HP Vertica – a column oriented, relational database that is available currently in a software only distribution. Vertica supports aggressive data compression and provides high throughput query performance. They were early supporters of Hadoop integration providing Hadoop MapReduce and Pig API connectors to provide Hadoop access to data in Vertica databases and job scheduling integration.
IBM Netezza – a relational database system that is based on proprietary hardware analysis engine configured in a blade system. Netezza is the second oldest solution on this list (see Teradata for the oldest). Since the acquisition by IBM, Netezza now provides their highest performing solution on IBM blade hardware but all of their systems depend on purpose built, FPGA chips designed to perform high speed queries across relational data. Netezza has a number of partners and/or homegrown solutions that provide specialized analysis for specific verticals such as retail, telcom, finserv, and others. Also, Netezza provides tight integration with various Oracle functionality but there doesn’t appear to be much direct integration with Hadoop on thier website.
ParAccel – a column based, relational database that is available in a software only solution. ParAccel offers a number of storage deployment options including an all in-memory database, DAS database or SSD database. In addition, ParAccel offers a Blended Scan approach providing a two tier database structure with DAS and SAN storage. There appears to be some integration with Hadoop indicating that data stored in HDFS and structured by MapReduce can be loaded and analyzed by ParAccel.
Teradata – a relational databases that is based on a proprietary purpose built appliance hardware. Teradata recently came out with an all SSD, solution which provides very high performance for database queries. The company was started in 1979 and has been very successful in retail, telcom and finserv verticals and offer a number of special purpose applications supporting data analysis for these and other verticals. There appears to be some integration with Hadoop but it’s not prominent on their website.
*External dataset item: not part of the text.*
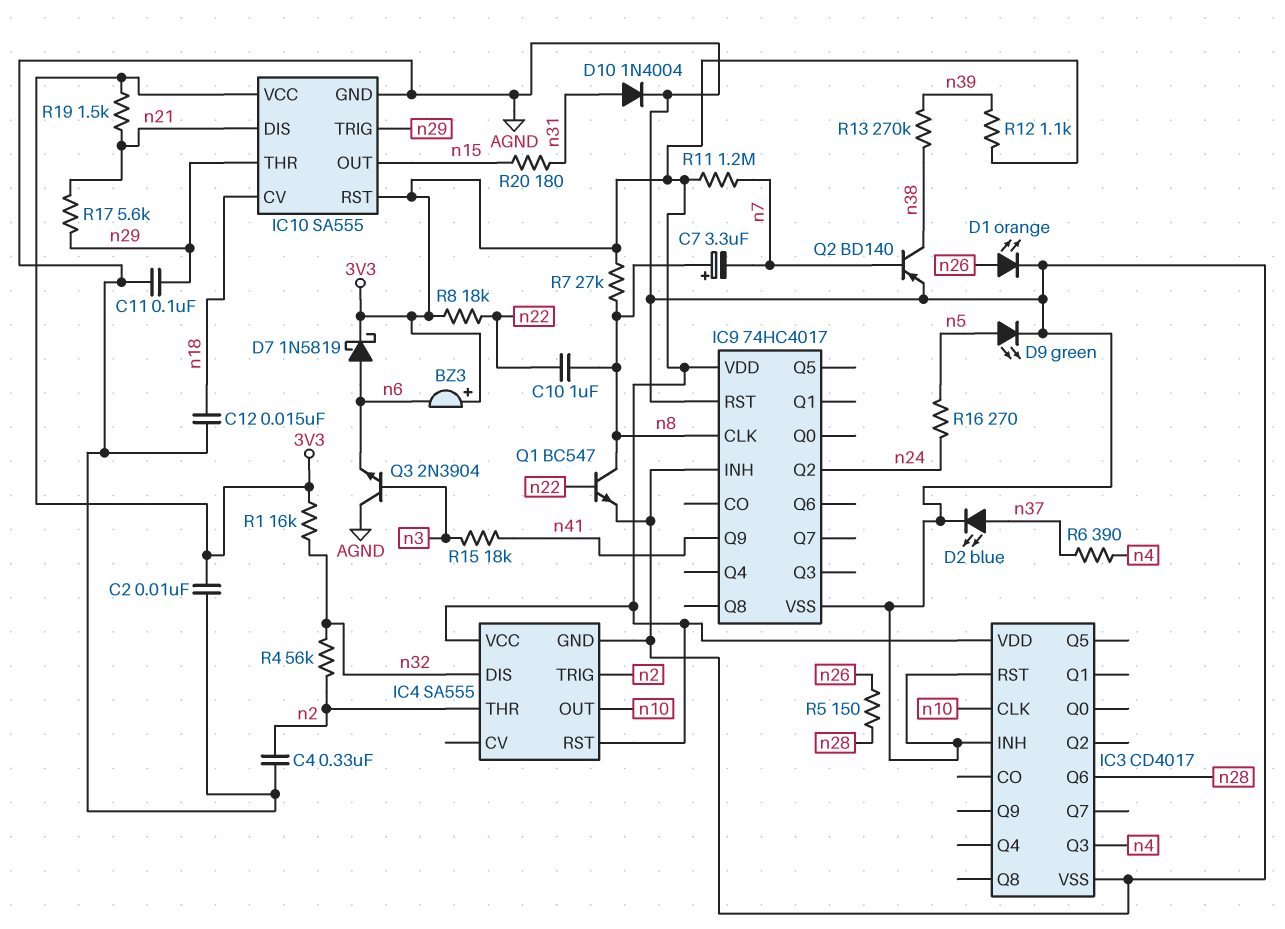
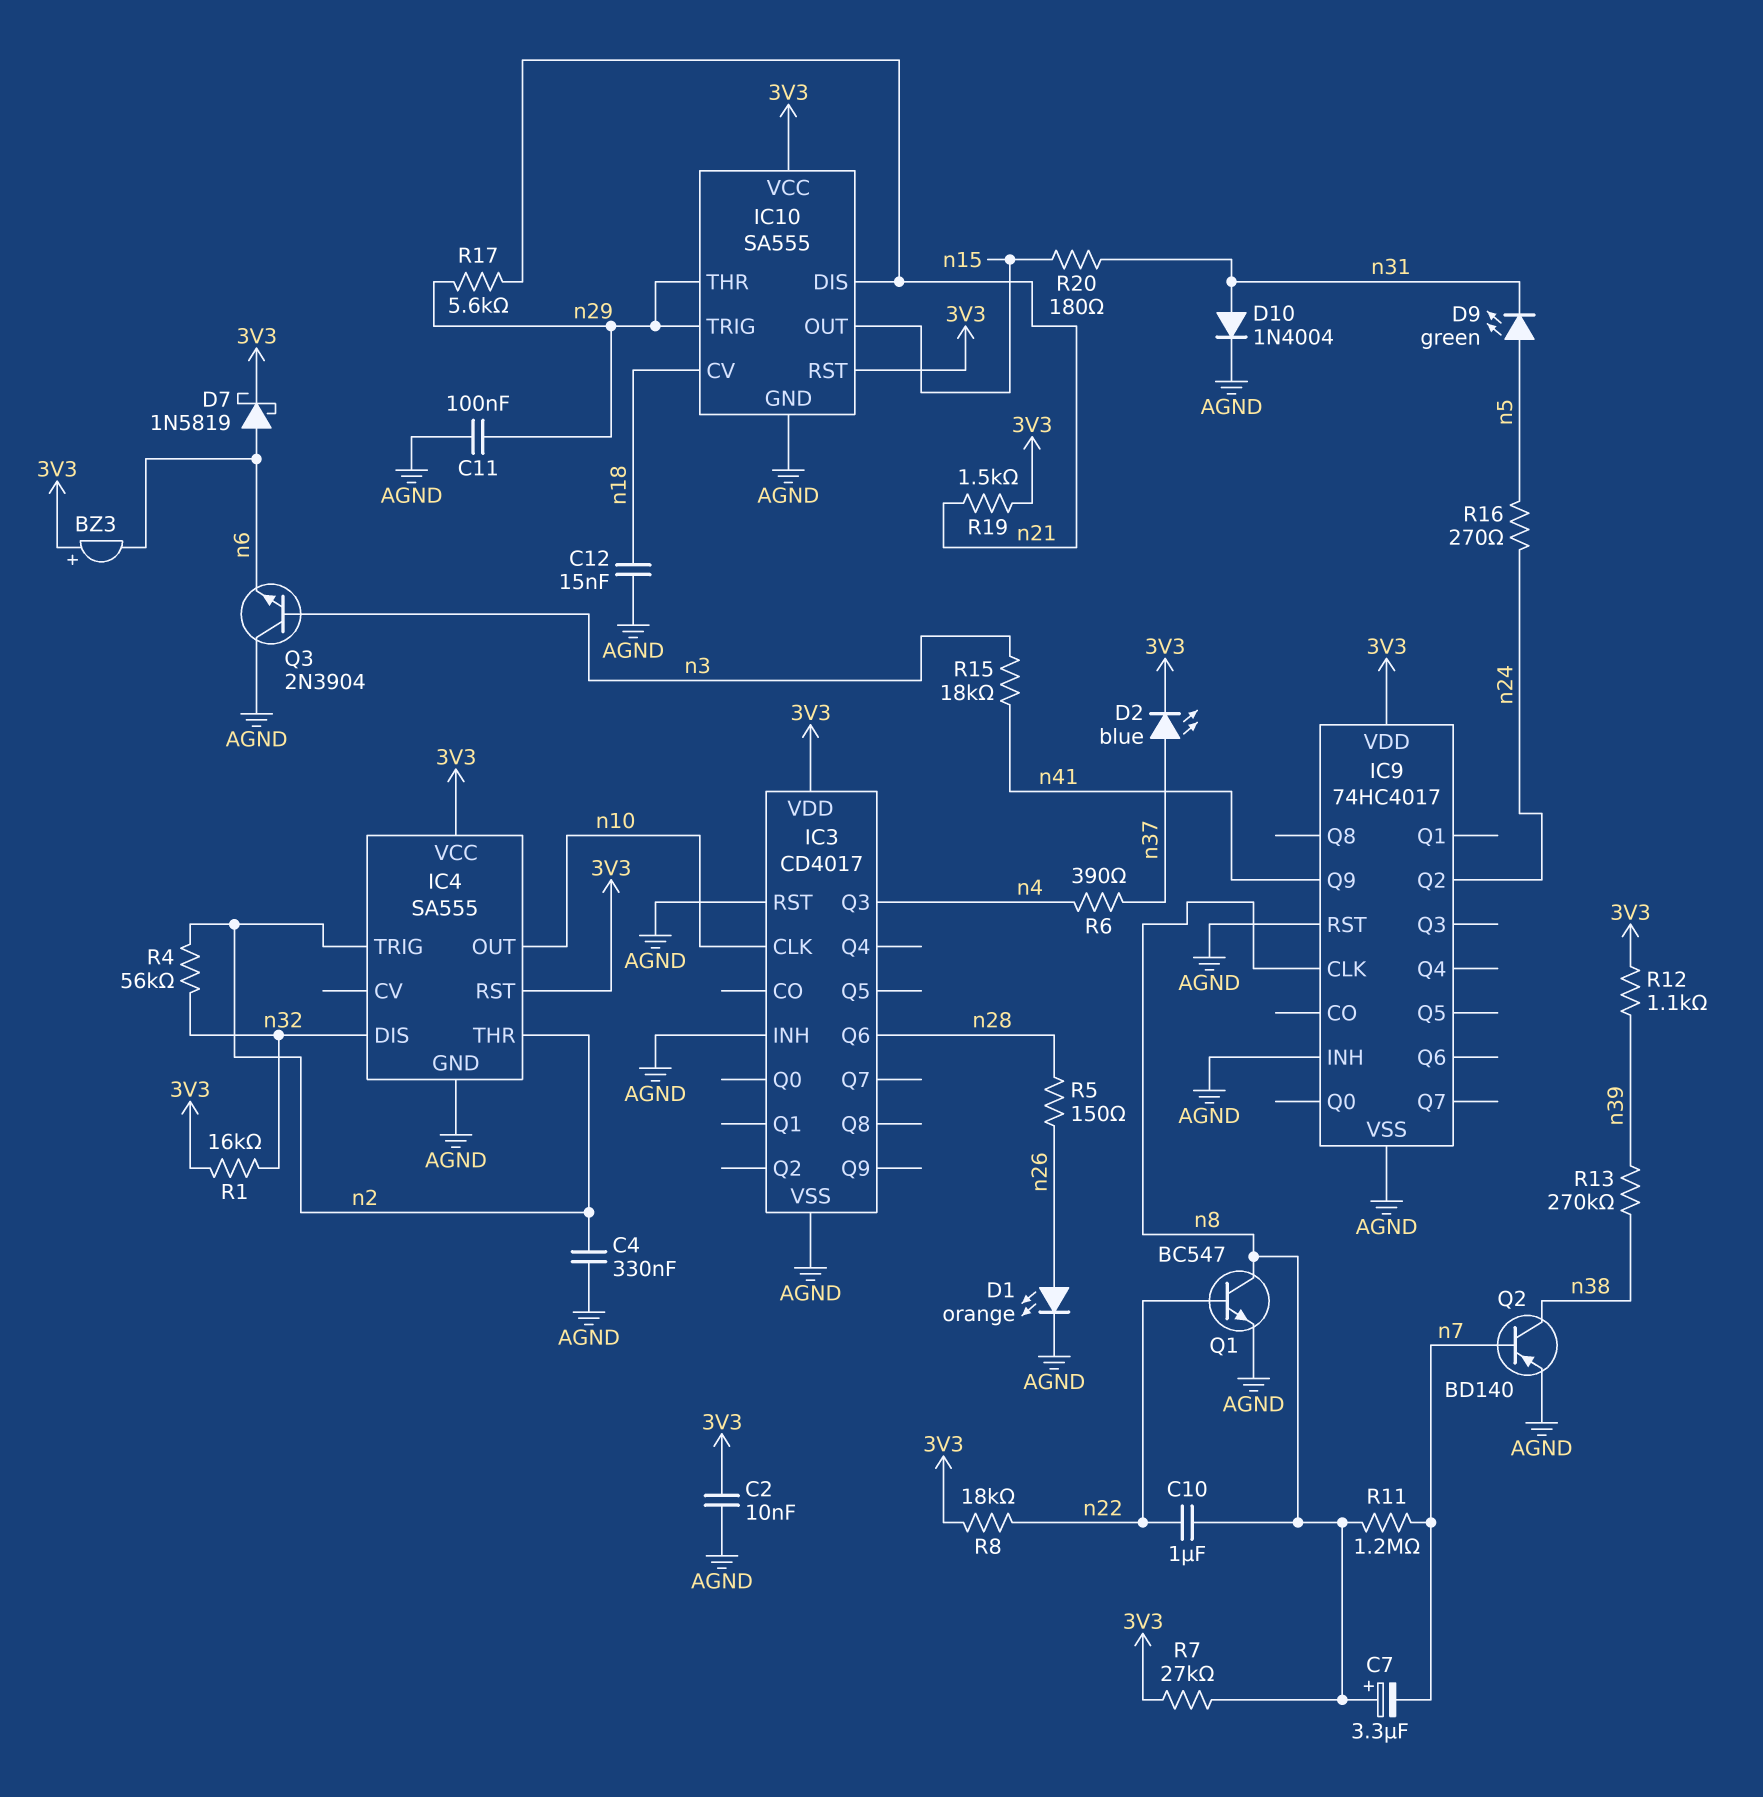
D2: LED blue (A n37, K AGND) -> LED blue (A n37, K 3V3)
D9: LED green (A n5, K AGND) -> LED green (A n5, K n31)
R11: 1.2M (3V3, n7) -> 1.2M (n7, n8)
Probably missing a few other solutions but these appear to be the main ones at the moment.
In any case both Hadoop and most of it’s software-only, structured competition are based on a massively parrallelized/share nothing set of linux servers. The two hardware based solutions listed above (Teradata and Netezza) also operate in a massive parallel processing mode to load and analyze data. Such solutions provide scale-out performance at a reasonable cost to support very large databases (PB of data).
Now that EMC owns Greenplum and HP owns Vertica, we are likely to see more appliance based packaging options for both of these offerings. EMC has taken the lead here and have already announced Greenplum specific appliance packages.
One lingering question about these solutions is why don’t customers use current traditional database systems (Oracle, DB2, Postgres, MySQL) to do this analysis. The answer seems to lie in the fact that these traditional solutions are not massively parallelized. Thus, doing this analysis on TB or PB of data would take a too long. Moreover, the cost to support data analysis with traditional database solutions over PB of data would be prohibitive. For these reasons and the fact that compute power has become so cheap nowadays, structured data analytics for large databases has migrated to these special purpose, massively parallelized solutions.